The population of Old Town Baltimore is comprised solely of renters. Renters enjoy a median rent of $675 for a one-bedroom residence, while the cost of living is 20 percent lower than the state average and 8 percent lower than the national average. With gas prices sitting at 5 percent higher than the national average, residents can still take advantage of the low cost of $3.60 for a R/T fare to downtown Baltimore. Pay around $4 for beer.

Shopping

Catch the local MTA bus southwest to Harborplace, the local indoor shopping mall housing many of your favorite retail stores. For the food fanatics, two unique specialty grocers sit directly west of Old Town, reachable within 10 minutes via bus or car. If you are second generation Italian or just an Italian connoisseur, you won't be able to resist a visit to Trinacria Italian Market & Deli located on North Paca St. You can pick up one of the tasty premade items or shop the selection of ingredients direct from the old country. if your tastes lean towards an Asian influence, PO Tung Trading on West Park Avenue is the perfect destination to procure authentic ingredients for your favorite south Asian cuisine. For the essentials, there is a Whole Foods Market located on Fleet Street, 11 minutes southwest of Old Town via transit or car.

Parks

There are two local recreation areas within a 5- to 10-minute walk of the Old Town neighborhood.
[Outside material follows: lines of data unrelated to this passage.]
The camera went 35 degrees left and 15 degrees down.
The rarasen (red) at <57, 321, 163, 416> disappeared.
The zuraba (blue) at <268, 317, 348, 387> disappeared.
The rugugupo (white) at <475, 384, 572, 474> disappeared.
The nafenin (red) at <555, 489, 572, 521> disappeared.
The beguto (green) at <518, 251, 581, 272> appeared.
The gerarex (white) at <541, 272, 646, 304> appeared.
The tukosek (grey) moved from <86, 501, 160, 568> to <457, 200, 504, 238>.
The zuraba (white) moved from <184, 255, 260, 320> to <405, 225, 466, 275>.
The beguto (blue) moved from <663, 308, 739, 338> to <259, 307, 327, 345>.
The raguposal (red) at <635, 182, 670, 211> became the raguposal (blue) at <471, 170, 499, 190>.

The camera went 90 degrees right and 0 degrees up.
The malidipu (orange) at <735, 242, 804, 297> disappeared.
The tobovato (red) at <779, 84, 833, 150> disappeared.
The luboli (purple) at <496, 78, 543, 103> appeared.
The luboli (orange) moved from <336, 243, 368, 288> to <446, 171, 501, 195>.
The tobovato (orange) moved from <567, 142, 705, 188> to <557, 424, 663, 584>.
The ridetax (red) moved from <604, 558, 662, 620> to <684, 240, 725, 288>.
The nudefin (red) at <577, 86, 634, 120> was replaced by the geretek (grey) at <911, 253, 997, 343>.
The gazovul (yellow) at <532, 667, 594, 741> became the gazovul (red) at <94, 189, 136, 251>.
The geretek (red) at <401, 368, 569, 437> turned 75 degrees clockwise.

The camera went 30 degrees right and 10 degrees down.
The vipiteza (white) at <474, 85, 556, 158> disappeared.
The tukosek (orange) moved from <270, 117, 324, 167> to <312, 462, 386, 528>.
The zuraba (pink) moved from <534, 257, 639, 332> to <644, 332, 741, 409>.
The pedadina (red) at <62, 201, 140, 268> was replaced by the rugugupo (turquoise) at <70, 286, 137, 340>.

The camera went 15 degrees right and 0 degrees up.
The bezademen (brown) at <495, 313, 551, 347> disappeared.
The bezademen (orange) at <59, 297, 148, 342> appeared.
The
The Chick Webb Recreation Center offers an indoor pool and small gym area as well as ongoing activities for children and adults, including cooking and theater classes, crafts and gym activities. Daily admission is only $3 for residents, and fees vary for classes. If you are looking for an outdoor area, you can walk over to the Madison Square recreation area where members of the community use the space to plant flowers and engage in other beautification projects.